I guess it's not a point that I really feel the need to drill too hard into. We all know that the real reason for transporters is because they're convenient for the writers and effects people and have become synonymous with Star Trek. Meanwhile replicators have to be much more limited in what they can do or they can solve every problem. I honestly think it's not a bad feature of Trek tech that the same technology that can assemble a human body on a planet from orbit can also assemble a ham sandwich - that seems reasonable to me, and it would be weirder if it had never come up. And I honestly think that as handwaves go, saying that transporter patterns are a huge amount of volatile quantum information that requires a massive amount of storage, and also maybe can't even be duplicated intentionally, is not a bad one.

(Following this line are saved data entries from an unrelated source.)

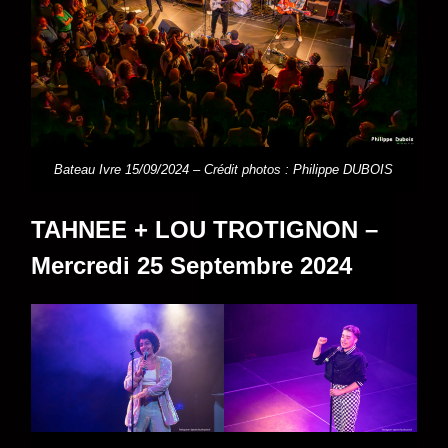
Bateau Ivre 15/09/2024 – Crédit photos : Philippe DUBOIS
TAHNEE + LOU TROTIGNON –
Mercredi 25 Septembre 2024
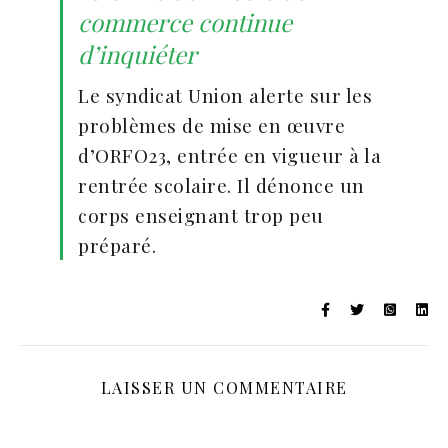
commerce continue
d’inquiéter
Le syndicat Union alerte sur les
problèmes de mise en œuvre
d’ORFO23, entrée en vigueur à la
rentrée scolaire. Il dénonce un
corps enseignant trop peu
préparé.
LAISSER UN COMMENTAIRE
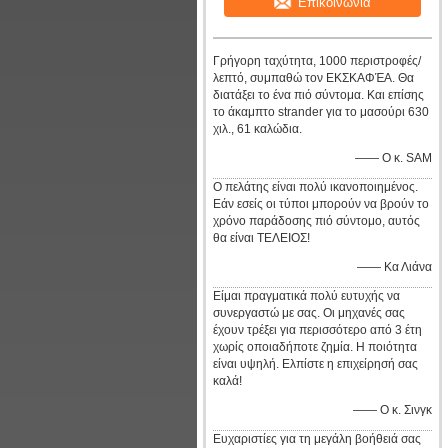
Επικοινωνία
Γρήγορη ταχύτητα, 1000 περιστροφές/
λεπτό, συμπαθώ τον ΕΚΣΚΑΦΈΑ. Θα
διατάξει το ένα πιό σύντομα. Και επίσης
το άκαμπτο strander για το μασούρι 630
χιλ., 61 καλώδια.
—— Ο κ. SAM
Ο πελάτης είναι πολύ ικανοποιημένος.
Εάν εσείς οι τύποι μπορούν να βρούν το
χρόνο παράδοσης πιό σύντομο, αυτός
θα είναι ΤΕΛΕΙΟΣ!
—— Κα Λιάνα
Είμαι πραγματικά πολύ ευτυχής να
συνεργαστώ με σας. Οι μηχανές σας
έχουν τρέξει για περισσότερο από 3 έτη
χωρίς οποιαδήποτε ζημία. Η ποιότητα
είναι υψηλή. Ελπίστε η επιχείρησή σας
καλά!
—— Ο κ. Σινγκ
Ευχαριστίες για τη μεγάλη βοήθειά σας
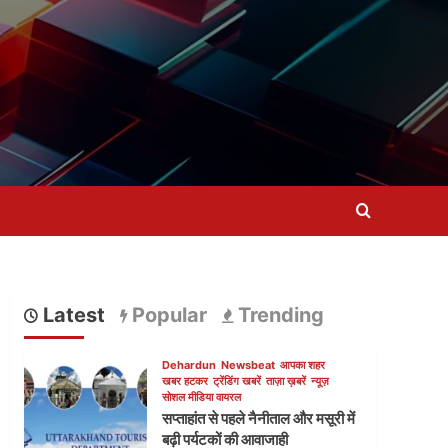
Latest
Popular
Trending
Dehardun
Newsbeat
आपका शहर
खबर हटकर
ट्रेंडिंग खबरें
ताज़ा ख़बरें
न्यूज़
सोशल मीडिया वायरल
सप्ताहांत से पहले नैनीताल और मसूरी में
बढ़ी पर्यटकों की आवाजाही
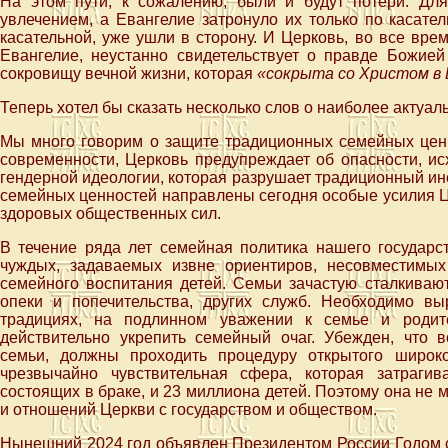
На этом пути, к сожалению, были и будут потери. Дл
увлечением, а Евангелие затронуло их только по касател
касательной, уже ушли в сторону. И Церковь, во все вр
Евангелие, неустанно свидетельствует о правде Божией
сокровищу вечной жизни, которая
«сокрыта со Христом в 
Теперь хотел бы сказать несколько слов о наиболее актуал
Мы много говорим о защите традиционных семейных ценн
современности, Церковь предупреждает об опасности, и
гендерной идеологии, которая разрушает традиционный ин
семейных ценностей направлены сегодня особые усилия Це
здоровых общественных сил.
В течение ряда лет семейная политика нашего государ
чуждых, задаваемых извне ориентиров, несовместимых
семейного воспитания детей. Семьи зачастую сталкиваю
опеки и попечительства, других служб. Необходимо в
традициях, на подлинном уважении к семье и родит
действительно укрепить семейный очаг. Убежден, что 
семьи, должны проходить процедуру открытого широко
чрезвычайно чувствительная сфера, которая затраги
состоящих в браке, и 23 миллиона детей. Поэтому она не
и отношений Церкви с государством и обществом.
Нынешний 2024 год объявлен Президентом России Годом с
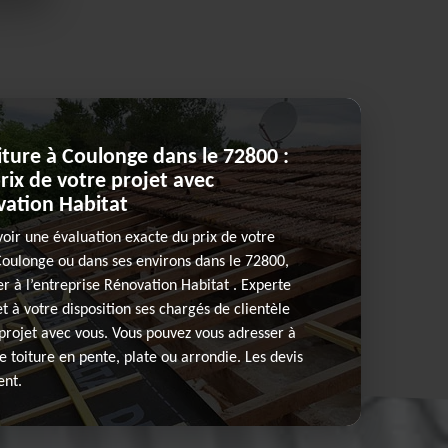
ture à Coulonge dans le 72800 :
prix de votre projet avec
vation Habitat
voir une évaluation exacte du prix de votre
Coulonge ou dans ses environs dans le 72800,
r à l’entreprise Rénovation Habitat . Experte
t à votre disposition ses chargés de clientèle
 projet avec vous. Vous pouvez vous adresser à
e toiture en pente, plate ou arrondie. Les devis
ent.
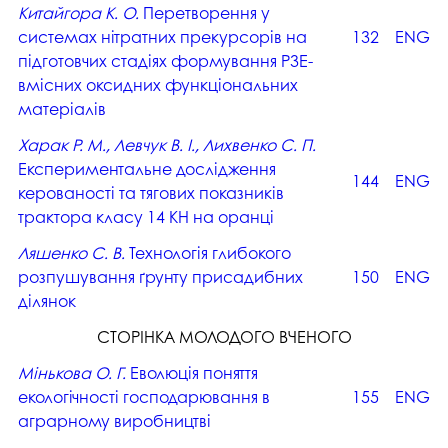
Китайгора К. О.
Перетворення у
системах нітратних прекурсорів на
132
ENG
підготовчих стадіях формування РЗЕ-
вмісних оксидних функціональних
матеріалів
Харак Р. М., Левчук В. І., Лихвенко С. П.
Експериментальне дослідження
144
ENG
керованості та тягових показників
трактора класу 14 КН на оранці
Ляшенко С. В.
Технологія глибокого
розпушування ґрунту присадибних
150
ENG
ділянок
СТОРІНКА МОЛОДОГО ВЧЕНОГО
Мінькова О. Г.
Еволюція поняття
екологічності господарювання в
155
ENG
аграрному виробництві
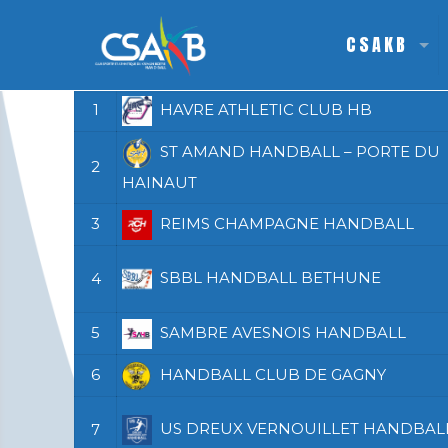
Classement National 2 fem
CSAKB
Pos
Équipe
1
HAVRE ATHLETIC CLUB HB
ST AMAND HANDBALL – PORTE DU
2
HAINAUT
3
REIMS CHAMPAGNE HANDBALL
SBBL HANDBALL BETHUNE
4
5
SAMBRE AVESNOIS HANDBALL
6
HANDBALL CLUB DE GAGNY
US DREUX VERNOUILLET HANDBAL
7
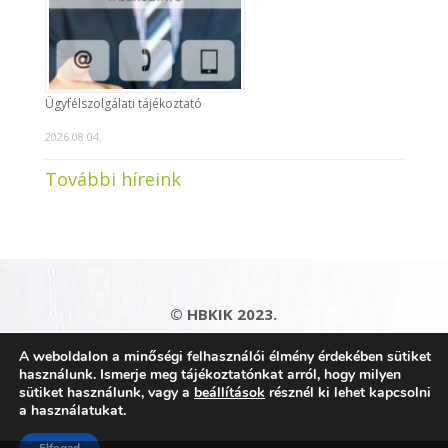
Ügyfélszolgálati tájékoztató
2026.08.04.
További híreink
© HBKIK 2023.
Adatkezelési tájékoztató
|
Impresszum
|
A weboldalon a minőségi felhasználói élmény érdekében sütiket
Kapcsolat
|
Honlaptérkép
használunk. Ismerje meg tájékoztatónkat arról, hogy milyen
sütiket használunk, vagy a
beállítások
résznél ki lehet kapcsolni
a használatukat.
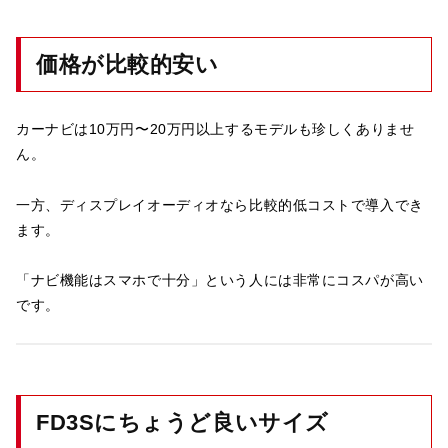
価格が比較的安い
カーナビは10万円〜20万円以上するモデルも珍しくありませ
ん。
一方、ディスプレイオーディオなら比較的低コストで導入でき
ます。
「ナビ機能はスマホで十分」という人には非常にコスパが高い
です。
FD3Sにちょうど良いサイズ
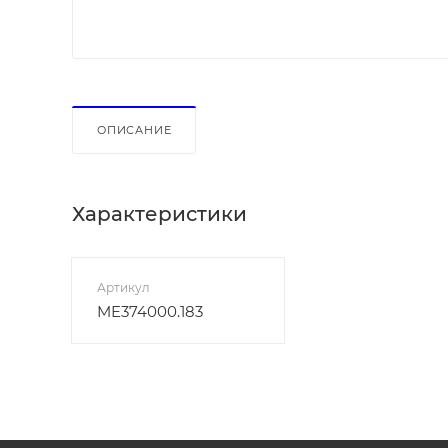
ОПИСАНИЕ
Характеристики
Артикул
ME374000.183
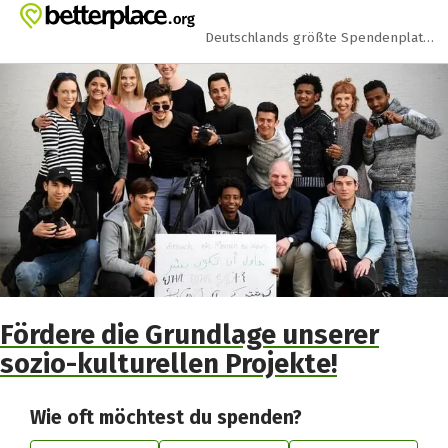
Zum Hauptinhalt springen
Erklärung zur Barrierefreiheit anzeigen
Deutschlands größte Spendenplattform
Fördere die Grundlage unserer
sozio-kulturellen Projekte!
Wie oft möchtest du spenden?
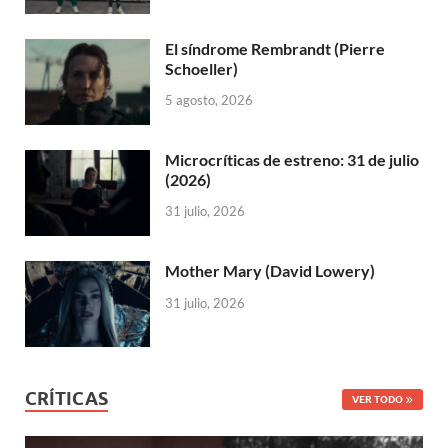
El síndrome Rembrandt (Pierre
Schoeller)
5 agosto, 2026
Microcríticas de estreno: 31 de julio
(2026)
31 julio, 2026
Mother Mary (David Lowery)
31 julio, 2026
CRÍTICAS
VER TODO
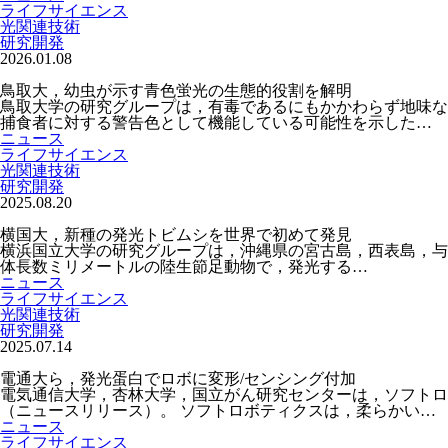
ライフサイエンス
光関連技術
研究開発
2026.01.08
鳥取大，幼虫が示す青色蛍光の生態的役割を解明
鳥取大学の研究グループは，有毒であるにもかかわらず地味な
捕食者に対する警告色として機能している可能性を示した…
ニュース
ライフサイエンス
光関連技術
研究開発
2025.08.20
横国大，新種の発光トビムシを世界で初めて発見
横浜国立大学の研究グループは，沖縄県の宮古島，西表島，与那
体長数ミリメートルの陸生節足動物で，発光する…
ニュース
ライフサイエンス
光関連技術
研究開発
2025.07.14
電通大ら，発光蛋白でロボに変形/センシング付加
電気通信大学，杏林大学，国立がん研究センターは，ソフト
（ニュースリリース）。 ソフトロボティクスは，柔らかい…
ニュース
ライフサイエンス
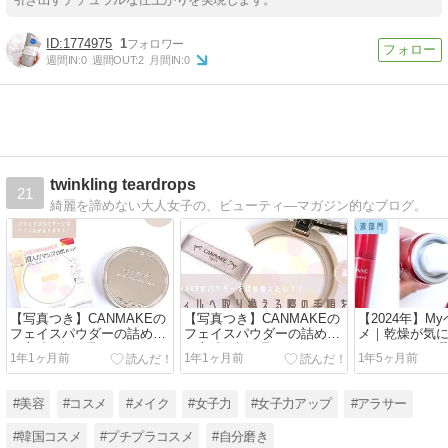
1774975
1
週間IN:
0
週間OUT:
2
月間IN:
0
twinkling teardrops
21
綺麗を諦めない大人女子の、ビューティ―マガジン的なブログ。
【写真つき】CANMAKEの
【写真つき】CANMAKEの
【2024年】M
フェイスパウダーの詰め替
フェイスパウダーの詰め替
メ｜乾燥が気
え方法解説｜取れないとき
え方法解説｜取れないとき
のミドサーが
1年1ヶ月前
1年1ヶ月前
1年5ヶ月前
はどうする？
はどうする？
ア・ヘアケア
編
#美容
#コスメ
#メイク
#女子力
#女子力アップ
#アラサー
#韓国コスメ
#プチプラコスメ
#自分磨き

That all taken together means that a replicator can only produce things it's been programmed to produce, and can't simply beam up and store an object and create an unlimited number of copies. It's strung to hold together just enough for me to accept as a premise of the tech, and also explain why super advanced aliens always have the ability to do exactly what normal species' technology can't (timely example in SNW Thursday.)
 

wonko the sane?

You may test that assumption at your convinience.
Citizen
Ultimately the pattern used on eggs is THE pattern. There's no variation: replicate a million eggs and each time it will taste exactly the same. The eggs from a living source are affected by the thousands of little things that affect all life; the food source, age, general health, stress, ect. Real eggs are probably better (in their minds.) because each experience is unique. And the same goes for all the food from the replicator.

Apparently it's not hard to create a replicator pattern: but you need to have the thing in the first place. So your egg, your recent model plasma conduit, your very latest medication in standard issue hypospray. There is still all the standard industries, just in smaller scale because the goal is just to get the "thing" to the point where they scan it for upload to the federations network.